Did Your ‘Check Engine’ Light Come On?

Twenty years ago, an automotive mechanic would listen to your car or feel how it shifts to know that your starter or transmission was going out and needed to be replaced. Today, cars are controlled by computers, and to diagnose a problem, mechanics connect their computer via a cable to an input/output port on the car.  They use a special program on their computer to access various diagnostic codes stored on the car's computer, which the industry calls an electronic control module (ECM). 

Gone is the intuitiveness of the mechanic’s hearing and feeling, replaced by the computer program used by the service technician who analyzes the codes and offer suggestions on how to repair the car.  The huge amount of data from connected sensors is gathered and analyzed and instantly provides information to service technicians enabling predictive and even real time car dashboard indicators to keep you safe, on the road, and preventing breakdowns before they occur.  At the Consumer Electronics Show in January 2015, General Motors announced a new suite of tools that uses cloud technology to let owners know which parts of their car are likely to need service, and provides feedback on driving habits for owners to earn insurance discounts.

Are there analogies to our healthcare system of today? YES! 

Technology has become an essential part of our everyday lives providing personal guidance and valuable information.  If a computer could accurately determine service to a car, can you imagine waking up to a "YOUR BODY NEEDS SERVICE!" notification this morning? Or perhaps, an alert, “Your colon just can't go more than 4 days without needing the colonoscopy, you have hit 400 days.

Maybe you have heard of the experienced nurse or physician who had a “sixth sense” or intuition.  Several studies have been conducted on intuition in clinical settings, but comprehension of this concept is unclear.  Much like the mechanic who listened to the sound of the engine, clinicians could detect early deterioration of a patient, even though the signs and symptoms did not reflect such. 

As it is with the car industry, with the science of healthcare rapidly changing and patient complexity growing (i.e. multiple comorbidities, polypharmacy, etc.), it is nearly impossible for a single clinician to put all the pieces together to accurately predict and treat all on their own. Complexity theory suggests that keys to understanding the system are contained in patterns of relationships and interactions among the system’s agents.  These are rarely linear in behavior. 

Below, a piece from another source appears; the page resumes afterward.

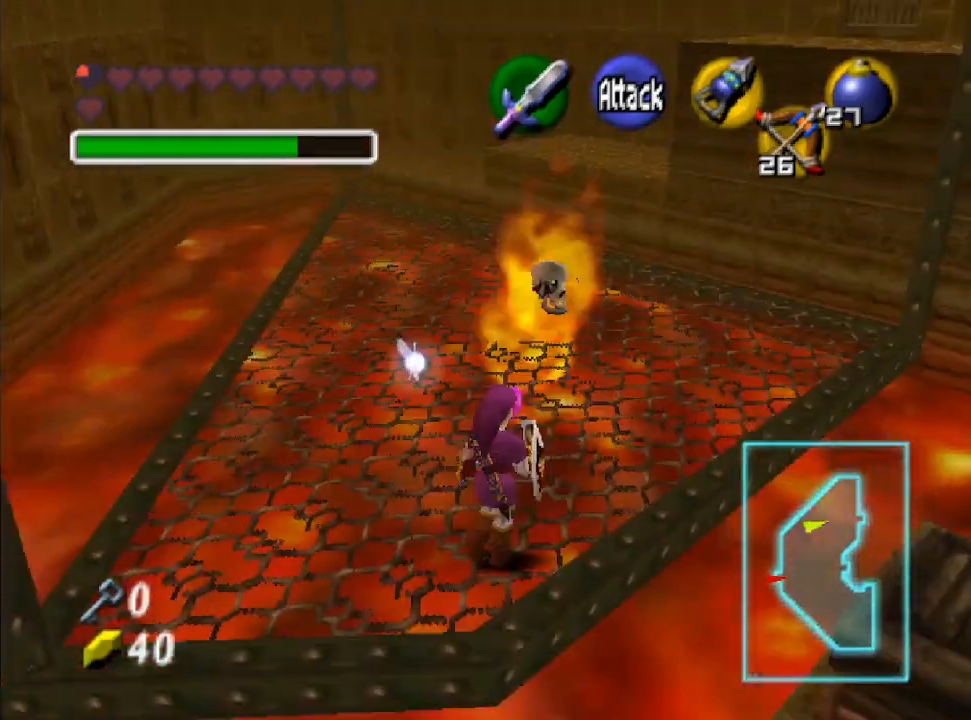
{"buttons": [], "left_stick": "center", "right_stick": "center", "events": [[67, "left_stick", "center"]]}
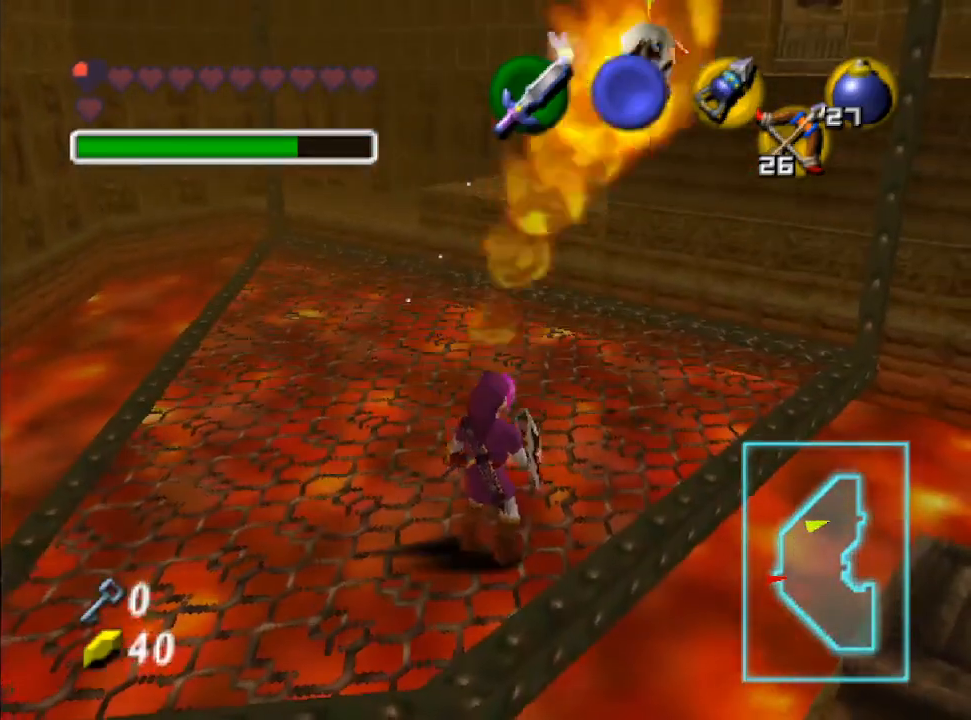
{"buttons": [], "left_stick": "center", "right_stick": "center", "events": [[100, "left_stick", "down-right"], [200, "left_stick", "center"], [300, "L2", "down"], [433, "L2", "up"]]}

We won’t know what the smart decision will be until we see the uniqueness of each scenario as it plays out.  We no longer have a single place to start “diabetic patient.” It is a diabetic patient who presents in the Emergency Department with a broken hip, who has not been taking their medication for heart failure, and also lives alone.  Every person needs a precision health response.

The massive volume of health care data that is generated from the healthcare ecosystem requires sophisticated information technologies for storage, aggregation, and analyses.  Additionally, the complexities of data generated from unconnected, disparate systems, sometimes from different parts of the globe, present challenges. 

Systems must be designed to do real-time data processing to deliver knowledge in a timely way. Getting the right information to the right person at the right time, so that informed decisions can be made, is how care is impacted. And as quickly as data volumes have spiked, so too have the expectations for improved patient outcomes, cost accountability, population needs, and risk management. This requires us to find meaning and connections in real-time, and with greater financial efficiency, to deliver better patient care.

It is no longer simply acceptable to store healthcare data, but rather, we must have protocols in place for these data to be integrated, allowing us to derive actionable knowledge through analysis. These demands have created nothing short of a seismic shift for our industry, requiring a transformation in how we think about information in all forms and from all sources.   

The HIMSS C&BI committee is gathering and identifying various non-traditional – outside the four walls of the hospital – data sources, describing its contextual aspects and potential utilization, and creating various use case sceneries to help you best leverage the plethora of available data to meet your strategic and tactical goals.     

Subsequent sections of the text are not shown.